Over several months, he reported a cessation in strip club involvement and a 4-week period without pornography use vs daily use before medication. Side effects included sedation and sexual dysfunction. The patient stopped both medications for 6 weeks. His compulsive counting and sexual behaviors resumed and he stopped attending 12-step meetings. He resumed taking mixed amphetamine salts and levetiracetam, 125 mg twice a day, with good results, without attending 12-step meetings and with no side effects. Impulses to be unfaithful to his wife or visit strip clubs decreased from constant to once every 3 days. Pornography use decreased from 30 minutes daily to 5 minutes, every other day.


When off medications, both patients experienced loss of control of compulsive behavior, and both experienced improved control when they resumed medications. Advice to eliminate home computers and, in Mr. H’s case, attend 12-step meetings could have improved treatment.

Mr. R experienced significant cognitive side effects while using topiramate, but not with levetiracetam. Topiramate use is limited by its significant cognitive side effects.
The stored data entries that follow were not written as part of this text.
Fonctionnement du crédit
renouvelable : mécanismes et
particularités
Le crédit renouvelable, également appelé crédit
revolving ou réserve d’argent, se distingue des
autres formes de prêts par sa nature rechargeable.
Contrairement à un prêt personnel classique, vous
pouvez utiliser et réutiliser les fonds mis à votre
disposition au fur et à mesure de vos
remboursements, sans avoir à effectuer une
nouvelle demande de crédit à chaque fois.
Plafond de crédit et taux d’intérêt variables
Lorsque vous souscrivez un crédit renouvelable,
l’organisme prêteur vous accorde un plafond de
Topiramate also causes metabolic acidosis in some patients resulting in bone loss if not detected and treated.4 Levetiracetam generally is well-tolerated without cognitive impairment.5 Side effects include sedation, aggression, and hyperirritability. The FDA warns of increased suicidality with anticonvulsants. Further study of treating compulsive sexual behavior with anticonvulsants, including levetiracetam, is indicated.

DISCLOSURE: Dr. Bell reports no financial relationship with any company whose products are mentioned in this article or with manufacturers of competing products.

ACKNOWLEDGEMENT: The author would like to thank Maher S. Kozman MD, and George B. Bell for their assistance in the preparation of this letter.


  1. Raymond NC, Grant JE, Kim SW, et al. Treatment of compulsive sexual behaviour with naltrexone and serotonin reuptake inhibitors: two case studies. Int Clin Psychopharmacol. 2002;17:201–205.
  2. Fong TW, De La Garza 2nd, Newton TF. A case report of topiramate in the treatment of nonparaphilic sexual addiction. J Clin Psychopharmacol. 2005;25:512–514.
  3. Thorens G, Billieux J, Manghi R, et al. The potential interest of topiramate in addiction. Curr Pharm Des. 2011;17:1410–1415.
  4. Tartara A, Sartori I, Manni R, et al. Efficacy and safety of topiramate in refractory epilepsy: a long-term prospective trial. Ital J Neurol Sci. 1996;17:429–432.
  5. Bootsma HP, Ricker L, Diepman L, et al. Long-term effects of levetiracetam and topiramate in clinical practice: a head-to-head comparison. Seizure. 2008;17:19–26.